[Version difference data]

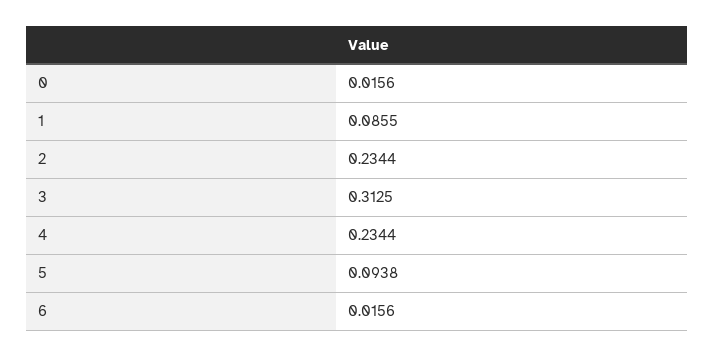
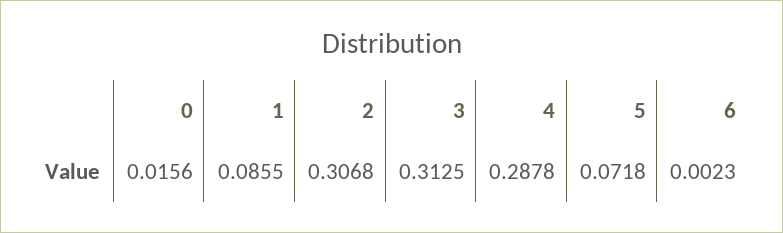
  {
    "0": 0.0156,
    "1": 0.0855,
-   "2": 0.2344,
+   "2": 0.3068,
    "3": 0.3125,
-   "4": 0.2344,
+   "4": 0.2878,
-   "5": 0.0938,
+   "5": 0.0718,
-   "6": 0.0156
+   "6": 0.0023
  }

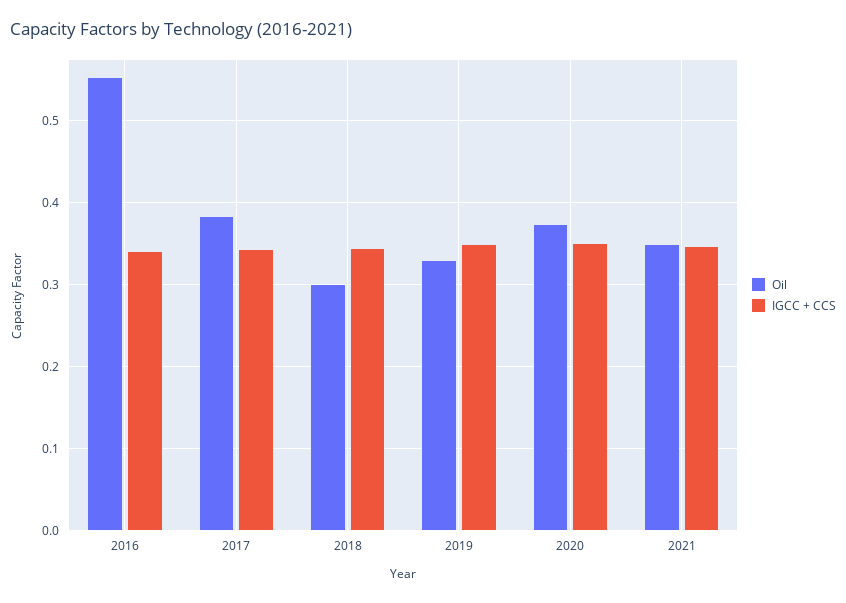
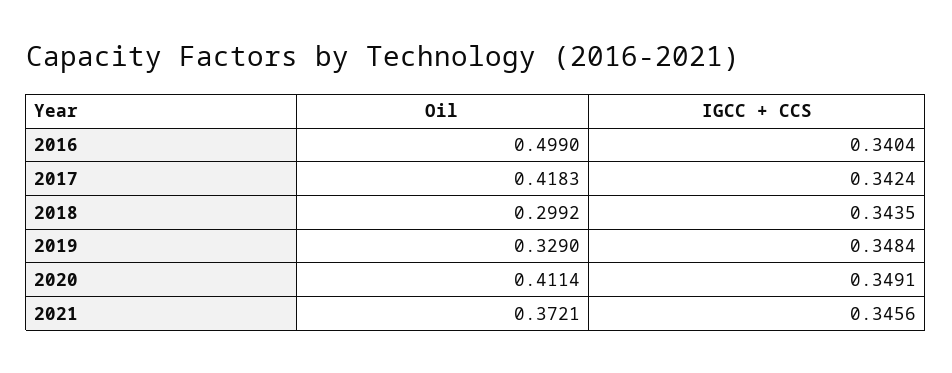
  {
    "Oil": {
-     "2016": 0.55,
+     "2016": 0.499,
-     "2017": 0.38,
+     "2017": 0.4183,
      "2018": 0.2992,
      "2019": 0.329,
-     "2020": 0.37,
+     "2020": 0.4114,
-     "2021": 0.35
+     "2021": 0.3721
    },
    "IGCC + CCS": {
      "2016": 0.3404,
      "2017": 0.3424,
      "2018": 0.3435,
      "2019": 0.3484,
      "2020": 0.3491,
      "2021": 0.3456
    }
  }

▶ To-do item: Could you restate all of the data above word for word and skip every picture?

▶ Your solution:
  {
    "0": 0.0156,
    "1": 0.0855,
-   "2": 0.2344,
+   "2": 0.3068,
    "3": 0.3125,
-   "4": 0.2344,
+   "4": 0.2878,
-   "5": 0.0938,
+   "5": 0.0718,
-   "6": 0.0156
+   "6": 0.0023
  }

  {
    "Oil": {
-     "2016": 0.55,
+     "2016": 0.499,
-     "2017": 0.38,
+     "2017": 0.4183,
      "2018": 0.2992,
      "2019": 0.329,
-     "2020": 0.37,
+     "2020": 0.4114,
-     "2021": 0.35
+     "2021": 0.3721
    },
    "IGCC + CCS": {
      "2016": 0.3404,
      "2017": 0.3424,
      "2018": 0.3435,
      "2019": 0.3484,
      "2020": 0.3491,
      "2021": 0.3456
    }
  }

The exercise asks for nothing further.